Not long ago it was thought to be a pipe dream. An app working seamlessly well regardless of the device it’s on sounded too good to be true. While being technically possible for several years, it has caused many headaches for the developers. So, is cross-platform development a viable practice or just a failed experiment? Before rushing with an answer, let’s look into three completely different approaches to this practice. After all, technology isn’t stagnant in the slightest.
Cross-platform development is a branch of software development that focuses on the creation of applications that work the same way across different platforms. You can launch them from any smartphone or desktop regardless of the operating system. The program can be considered cross-platform if it runs of as few as two platforms or as many as all of them. Needless to say, when clients order software development they understandably want as many supported platforms as possible.
This is the reason why many developers are to this day very skeptical about the practice. Such apps do indeed have their drawbacks. The capabilities of these applications can be limited. Features and design elements are also often sacrificed to maintain cross-platform implementation.
Despite that, this type of software is more popular than ever before. The reasons for that include not having to pay for each version of the app multiple times, availability from any device at any time, stability, easy maintenance, and integration, among many other benefits.

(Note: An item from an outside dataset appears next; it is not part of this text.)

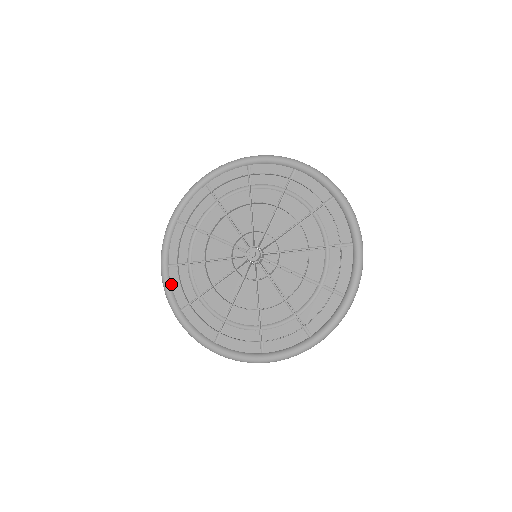
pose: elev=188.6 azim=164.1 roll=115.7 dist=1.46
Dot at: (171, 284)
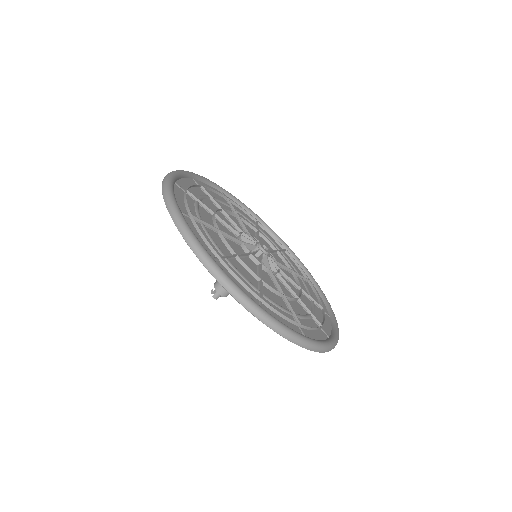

Out of all approaches, this one resembles native development the most. The logic is coded on the object-oriented language C#, while the UI is written on XAML. It’s handy when you need to create an application quickly and a flashy user interface is not the main priority. It has all the capabilities of .NET Core, but the substantial advantages of this tool stop there. Xamarin used to have so much potential that Microsoft bought it. Despite that, the support didn’t improve in the slightest. The drawbacks that were there at launch are still there to this day. And there are plenty of them:
Use Xamarin when:
Avoid it when:
It has a sizable community and various libraries that can be used to write UI elements among many other things. It is structurally similar to React.JS, which means that the learning barrier is quite low and web-developers can work on it.
Expo makes it even easier to use this service. It’s an SDK (software development kit) that comes pre-packaged with everything you may need during mobile development (features like notifications, near-field communication, and such). The platform of the end-user doesn’t even have to be taken into account since everything is implemented on their servers.
Expo also provides a separate debugging tool: Expo Client. It’s installed on smartphones and works without connecting to a computer at all. It’s also done with the help of their servers. In addition, Expo Client can be used to conveniently look through demos of various libraries. You just need to scan the QR code, as demonstrated on this website.
The only important drawback is its incompatibility with native components. As a result, libraries written in native languages can’t be used. But if this isn’t an issue, it’’s a great choice with Expo helping you develop a client application even quicker.
You can check out all the capabilities of PWAs on whatwebcando.today. However, the feature list on iOS is not yet fully implemented, since Safari has fewer features than Chrome. It’s getting there though. Using Lighthouse during development is also highly recommended. This extension analyzes a website and lets you know it is a PWA, pointing out any missing features if not.
If the feature list and UI/UX of the mobile version of the website suit your needs, it can easily be converted into a PWA Software-as-a-Service. In addition to an application that is ready to be uploaded to the market, you will also get desktop versions for Mac, Windows, and Linux.
Statistics also back up this approach. This is especially relevant if you are planning on releasing your app to the public and not just use it for internal processes in your company. The crucial stat that deserves your attention is the app fatigue rate. It has been dropping for a long while now. People are tired of installing new apps, with the vast majority using the same five and not downloading anything new. Since PWA doesn’t require installation you can get way more eyes on your product. If its SEO is optimized, then it can be found through search engines as well.
Cross-platform development is a peculiar case. There was a time when it was if not impossible then extremely tricky. However, when it comes to software development it’s only a matter of time before new solutions come along and better tools are created. What once was dismissed entirely now has a variety of valid options. As you’ve seen for yourself, some of them are more suited for certain goals than the others. However, this shows that the creation of cross-platform apps is a viable sector of the software development industry.